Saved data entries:
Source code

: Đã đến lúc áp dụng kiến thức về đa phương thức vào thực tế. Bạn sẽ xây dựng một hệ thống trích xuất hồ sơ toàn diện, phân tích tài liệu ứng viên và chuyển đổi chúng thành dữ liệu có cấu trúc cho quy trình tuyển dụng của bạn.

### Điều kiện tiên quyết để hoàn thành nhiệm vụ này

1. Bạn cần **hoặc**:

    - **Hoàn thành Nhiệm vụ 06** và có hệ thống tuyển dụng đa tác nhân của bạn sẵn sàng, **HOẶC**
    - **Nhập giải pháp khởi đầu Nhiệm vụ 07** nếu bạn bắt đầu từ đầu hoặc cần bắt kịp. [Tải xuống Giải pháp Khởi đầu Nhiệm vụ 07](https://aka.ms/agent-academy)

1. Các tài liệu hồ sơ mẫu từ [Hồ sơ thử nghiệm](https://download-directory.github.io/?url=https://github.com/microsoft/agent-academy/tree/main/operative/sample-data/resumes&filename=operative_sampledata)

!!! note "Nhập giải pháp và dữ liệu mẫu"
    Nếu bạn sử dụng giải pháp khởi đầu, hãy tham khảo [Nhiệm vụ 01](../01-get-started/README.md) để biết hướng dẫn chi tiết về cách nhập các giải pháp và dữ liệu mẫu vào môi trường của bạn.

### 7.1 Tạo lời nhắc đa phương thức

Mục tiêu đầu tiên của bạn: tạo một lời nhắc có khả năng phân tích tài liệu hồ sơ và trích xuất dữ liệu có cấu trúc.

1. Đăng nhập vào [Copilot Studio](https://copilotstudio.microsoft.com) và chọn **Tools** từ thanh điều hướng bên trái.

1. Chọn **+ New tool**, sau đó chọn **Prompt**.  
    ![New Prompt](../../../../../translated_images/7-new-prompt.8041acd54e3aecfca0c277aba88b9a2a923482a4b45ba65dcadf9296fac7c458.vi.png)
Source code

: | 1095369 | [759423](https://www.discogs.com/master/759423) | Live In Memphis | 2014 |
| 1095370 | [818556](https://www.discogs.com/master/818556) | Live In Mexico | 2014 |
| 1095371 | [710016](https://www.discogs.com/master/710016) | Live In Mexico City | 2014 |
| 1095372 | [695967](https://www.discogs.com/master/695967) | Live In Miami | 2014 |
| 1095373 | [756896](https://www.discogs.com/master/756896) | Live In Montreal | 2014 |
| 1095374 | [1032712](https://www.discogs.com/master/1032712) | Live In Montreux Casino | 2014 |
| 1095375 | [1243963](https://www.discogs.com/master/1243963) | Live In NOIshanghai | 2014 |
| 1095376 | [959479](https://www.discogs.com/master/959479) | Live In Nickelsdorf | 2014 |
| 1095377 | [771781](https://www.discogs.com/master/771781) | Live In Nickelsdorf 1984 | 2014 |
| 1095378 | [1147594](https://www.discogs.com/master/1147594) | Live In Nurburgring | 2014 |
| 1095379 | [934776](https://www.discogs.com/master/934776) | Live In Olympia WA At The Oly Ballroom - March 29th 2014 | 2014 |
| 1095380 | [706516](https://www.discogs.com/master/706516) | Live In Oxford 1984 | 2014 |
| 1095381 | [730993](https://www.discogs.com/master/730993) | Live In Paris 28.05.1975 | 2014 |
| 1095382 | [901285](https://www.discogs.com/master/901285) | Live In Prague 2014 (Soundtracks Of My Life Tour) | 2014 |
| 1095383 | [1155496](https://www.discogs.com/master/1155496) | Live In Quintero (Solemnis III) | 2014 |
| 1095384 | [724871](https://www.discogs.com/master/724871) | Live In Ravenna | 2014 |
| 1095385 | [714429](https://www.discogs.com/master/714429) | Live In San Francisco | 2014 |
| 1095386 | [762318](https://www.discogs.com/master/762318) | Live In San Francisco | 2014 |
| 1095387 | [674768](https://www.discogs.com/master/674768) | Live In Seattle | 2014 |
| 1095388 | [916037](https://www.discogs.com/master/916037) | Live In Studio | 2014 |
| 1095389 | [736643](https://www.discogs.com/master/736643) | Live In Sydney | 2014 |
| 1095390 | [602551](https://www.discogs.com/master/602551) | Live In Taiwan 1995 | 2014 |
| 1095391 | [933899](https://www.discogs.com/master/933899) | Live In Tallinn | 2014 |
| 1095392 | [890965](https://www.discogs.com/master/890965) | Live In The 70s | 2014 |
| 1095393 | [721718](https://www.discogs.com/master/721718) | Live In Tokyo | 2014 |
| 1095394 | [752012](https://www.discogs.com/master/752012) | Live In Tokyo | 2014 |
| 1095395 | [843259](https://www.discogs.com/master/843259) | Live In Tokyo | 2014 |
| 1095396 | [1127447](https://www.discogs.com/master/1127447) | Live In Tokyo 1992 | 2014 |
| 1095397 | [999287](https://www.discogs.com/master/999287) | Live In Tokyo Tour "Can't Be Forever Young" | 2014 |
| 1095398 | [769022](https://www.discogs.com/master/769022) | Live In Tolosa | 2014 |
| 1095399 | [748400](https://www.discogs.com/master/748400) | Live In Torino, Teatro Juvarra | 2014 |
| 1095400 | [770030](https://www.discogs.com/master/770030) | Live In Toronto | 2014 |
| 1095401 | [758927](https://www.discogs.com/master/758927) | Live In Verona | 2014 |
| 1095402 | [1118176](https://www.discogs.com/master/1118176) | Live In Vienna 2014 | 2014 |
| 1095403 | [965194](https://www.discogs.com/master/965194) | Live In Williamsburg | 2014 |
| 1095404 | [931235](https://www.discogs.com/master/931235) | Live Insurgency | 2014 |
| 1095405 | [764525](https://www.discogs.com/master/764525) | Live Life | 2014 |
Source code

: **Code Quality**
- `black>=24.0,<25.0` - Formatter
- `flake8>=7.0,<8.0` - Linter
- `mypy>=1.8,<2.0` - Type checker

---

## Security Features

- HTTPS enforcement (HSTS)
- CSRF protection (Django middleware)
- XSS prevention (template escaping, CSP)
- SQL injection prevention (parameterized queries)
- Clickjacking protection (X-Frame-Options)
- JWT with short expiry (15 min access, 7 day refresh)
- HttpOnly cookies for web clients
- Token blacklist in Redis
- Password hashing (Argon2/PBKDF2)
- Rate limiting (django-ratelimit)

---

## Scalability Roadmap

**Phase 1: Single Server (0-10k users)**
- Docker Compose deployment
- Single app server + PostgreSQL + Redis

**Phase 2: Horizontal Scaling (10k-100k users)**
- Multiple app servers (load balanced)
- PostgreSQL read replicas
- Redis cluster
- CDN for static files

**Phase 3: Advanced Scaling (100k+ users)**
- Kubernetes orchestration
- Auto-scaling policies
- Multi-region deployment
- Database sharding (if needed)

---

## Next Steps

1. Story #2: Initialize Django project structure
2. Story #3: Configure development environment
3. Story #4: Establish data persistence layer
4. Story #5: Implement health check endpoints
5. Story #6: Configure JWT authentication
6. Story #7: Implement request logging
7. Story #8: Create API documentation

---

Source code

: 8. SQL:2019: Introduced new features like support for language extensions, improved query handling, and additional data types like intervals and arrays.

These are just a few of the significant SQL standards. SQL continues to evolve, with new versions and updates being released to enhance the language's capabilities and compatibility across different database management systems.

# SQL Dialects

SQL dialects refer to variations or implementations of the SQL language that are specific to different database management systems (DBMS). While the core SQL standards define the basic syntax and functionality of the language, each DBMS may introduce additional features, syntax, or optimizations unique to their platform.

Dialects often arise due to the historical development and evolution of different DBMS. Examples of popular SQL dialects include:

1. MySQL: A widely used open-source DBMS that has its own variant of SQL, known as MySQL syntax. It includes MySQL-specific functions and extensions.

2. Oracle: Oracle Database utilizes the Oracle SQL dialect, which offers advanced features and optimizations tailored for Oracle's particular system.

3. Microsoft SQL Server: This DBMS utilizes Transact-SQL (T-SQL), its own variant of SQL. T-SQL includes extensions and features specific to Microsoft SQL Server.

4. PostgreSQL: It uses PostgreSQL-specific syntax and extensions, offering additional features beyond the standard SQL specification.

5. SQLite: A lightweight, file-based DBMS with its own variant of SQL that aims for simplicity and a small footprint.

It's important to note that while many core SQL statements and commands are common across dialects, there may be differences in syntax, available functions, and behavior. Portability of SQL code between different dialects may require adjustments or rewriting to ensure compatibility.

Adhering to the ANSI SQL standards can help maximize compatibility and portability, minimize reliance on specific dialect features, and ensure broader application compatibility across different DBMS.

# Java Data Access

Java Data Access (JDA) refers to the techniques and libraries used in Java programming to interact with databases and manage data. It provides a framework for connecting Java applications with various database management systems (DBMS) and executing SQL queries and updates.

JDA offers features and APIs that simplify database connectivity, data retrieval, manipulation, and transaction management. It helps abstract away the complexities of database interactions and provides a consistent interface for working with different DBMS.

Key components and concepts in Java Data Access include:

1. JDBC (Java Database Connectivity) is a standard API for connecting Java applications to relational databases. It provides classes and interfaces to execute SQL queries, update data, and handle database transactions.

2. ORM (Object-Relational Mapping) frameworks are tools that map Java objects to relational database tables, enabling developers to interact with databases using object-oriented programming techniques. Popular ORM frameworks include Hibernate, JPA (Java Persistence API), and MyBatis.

## ABOUT THIS TASK:
Count the lines in the material above that contain the word "language", treating uppercase and lowercase as different. Reply with the number alone.

## WRITTEN SOLUTION:
3